Image Credit: Patri Hadad
“Anthony Bourdain made everyone come to the same table //
How loud the echo right before dawn.”
-Naomi Shihab Nye
On that Friday in June 2018—the day that cook and television host Anthony Bourdain died—I pulled off the highway to buy pie. I wasn’t particularly hungry, but I love finding delicious spots on the way to places, thumbing through stacks of old magazines while polishing off a pulled pork sandwich or homemade soup. There was the snack oasis with strawberry-rhubarb cobbler on the way to my grandma’s house, the restaurant with perfectly fried okra between Charlotte and Asheville, the café in the Catskills—found on a childhood trip with my dad—with the crooked floor and well-seasoned sweet potato fries. The cartoon slice on the exit sign suggested Rock Springs Café might be such a place, but after crossing over the highway and heading south on the frontage road, I found a giant restaurant with a packed parking lot instead, flanked by gift shops. Still, a golden-crusted pie with a slice missing was painted above the entrance, cherries spilling out and seducing me in.
I pulled open the double doors and nearly bumped into a woman in her early fifties, frosted hair brushing against her pink t-shirt. “Pardon me,” I said, but she didn’t respond. Instead, she gave me a funny look and shuffled uncomfortably, fingering the gold-plated cross around her neck. As I walked through the dining room to the bathroom, the looks continued: polo-shirted groups of retirees peered up from their burgers and stared a few seconds too long, as though they were trying to figure out whether I was a boy or a girl and were concerned that I was neither. I was suddenly very aware of my buzzed head and the v-neck t-shirt worn on my 5’2 frame; of my stomping stride and voice that hit a few octaves too high. I felt a little like an interloper in a 1980s teen flick, a city freak arriving in that small town to teach high school girls to dance and worship the devil and kiss each other.
The waitstaff—young and kind in a way that was genuine, as though they knew I stood out and wanted to guide me—pointed me to the pie counter. I browsed the shelf of preserves for ice cream mix-ins; the blueberry balsamic looked delicious, but a small jar was above my budget and might spoil in the car. The pies were pre-packaged and expensive—six bucks for a small slice that didn’t look as good as the illustrated one on the highway sign—and the uncomfortable glances continued, making my looking feel like lurking. So I thanked the cashier by the front door and headed to the parking lot empty-handed.

● Data listing:
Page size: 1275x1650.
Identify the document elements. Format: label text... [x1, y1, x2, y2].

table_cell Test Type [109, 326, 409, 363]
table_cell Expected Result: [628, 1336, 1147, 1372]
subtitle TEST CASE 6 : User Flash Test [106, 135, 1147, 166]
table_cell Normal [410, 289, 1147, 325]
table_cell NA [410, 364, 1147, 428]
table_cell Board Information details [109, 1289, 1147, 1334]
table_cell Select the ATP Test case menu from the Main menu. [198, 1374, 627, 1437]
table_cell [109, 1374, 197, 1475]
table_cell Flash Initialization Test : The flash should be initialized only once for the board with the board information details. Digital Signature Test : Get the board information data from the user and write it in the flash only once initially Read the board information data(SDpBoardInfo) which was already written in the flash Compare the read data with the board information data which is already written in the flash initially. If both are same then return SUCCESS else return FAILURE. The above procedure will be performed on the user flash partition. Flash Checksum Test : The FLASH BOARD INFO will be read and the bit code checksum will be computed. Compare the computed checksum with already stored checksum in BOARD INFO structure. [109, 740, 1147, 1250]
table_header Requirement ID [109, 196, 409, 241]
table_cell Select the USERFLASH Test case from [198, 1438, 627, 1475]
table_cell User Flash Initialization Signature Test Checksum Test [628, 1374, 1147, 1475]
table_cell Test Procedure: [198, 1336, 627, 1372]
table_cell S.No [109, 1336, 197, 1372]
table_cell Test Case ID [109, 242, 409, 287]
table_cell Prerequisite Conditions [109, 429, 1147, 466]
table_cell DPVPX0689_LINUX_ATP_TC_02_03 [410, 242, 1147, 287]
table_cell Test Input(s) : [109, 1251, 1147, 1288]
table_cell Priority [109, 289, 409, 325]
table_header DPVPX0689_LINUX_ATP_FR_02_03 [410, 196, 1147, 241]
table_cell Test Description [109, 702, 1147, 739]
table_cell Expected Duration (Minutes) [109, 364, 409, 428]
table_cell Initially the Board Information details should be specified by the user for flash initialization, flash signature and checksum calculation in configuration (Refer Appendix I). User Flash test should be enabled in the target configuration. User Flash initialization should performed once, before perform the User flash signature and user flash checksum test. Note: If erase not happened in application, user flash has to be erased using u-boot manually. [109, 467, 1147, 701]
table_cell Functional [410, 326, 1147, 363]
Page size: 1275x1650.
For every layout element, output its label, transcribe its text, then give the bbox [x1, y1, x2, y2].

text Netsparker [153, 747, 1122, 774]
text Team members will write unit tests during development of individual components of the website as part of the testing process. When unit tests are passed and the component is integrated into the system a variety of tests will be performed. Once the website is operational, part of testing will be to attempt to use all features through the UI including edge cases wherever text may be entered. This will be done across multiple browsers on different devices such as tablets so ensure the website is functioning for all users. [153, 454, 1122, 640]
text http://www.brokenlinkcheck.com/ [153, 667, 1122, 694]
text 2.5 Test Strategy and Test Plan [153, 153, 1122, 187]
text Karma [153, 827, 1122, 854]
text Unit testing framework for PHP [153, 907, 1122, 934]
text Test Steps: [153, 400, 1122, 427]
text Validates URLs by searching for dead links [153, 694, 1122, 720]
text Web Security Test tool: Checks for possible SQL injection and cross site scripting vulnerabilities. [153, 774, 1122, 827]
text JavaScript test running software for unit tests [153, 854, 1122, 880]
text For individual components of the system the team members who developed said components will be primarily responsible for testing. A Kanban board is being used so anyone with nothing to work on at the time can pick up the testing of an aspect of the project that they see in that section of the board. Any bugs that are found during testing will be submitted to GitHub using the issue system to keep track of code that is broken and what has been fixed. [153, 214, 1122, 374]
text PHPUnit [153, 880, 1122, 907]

● Tasks to complete:
1. In the essay about stopping at Rock Springs Café, how much did a small slice of pie cost?
2. Decide whether each statement agrees with the Rock Springs Café essay, and back each yes or no with the deciding words quoted from it.
(a) The pies at the counter were homemade and cheap.
(b) The writer left the café without buying anything.
(c) The woman at the entrance answered the writer's "Pardon me."

● Answers to each task:
1. Six bucks.

2.
(a) No: "The pies were pre-packaged and expensive"
(b) Yes: "headed to the parking lot empty-handed"
(c) No: "“Pardon me,” I said, but she didn’t respond."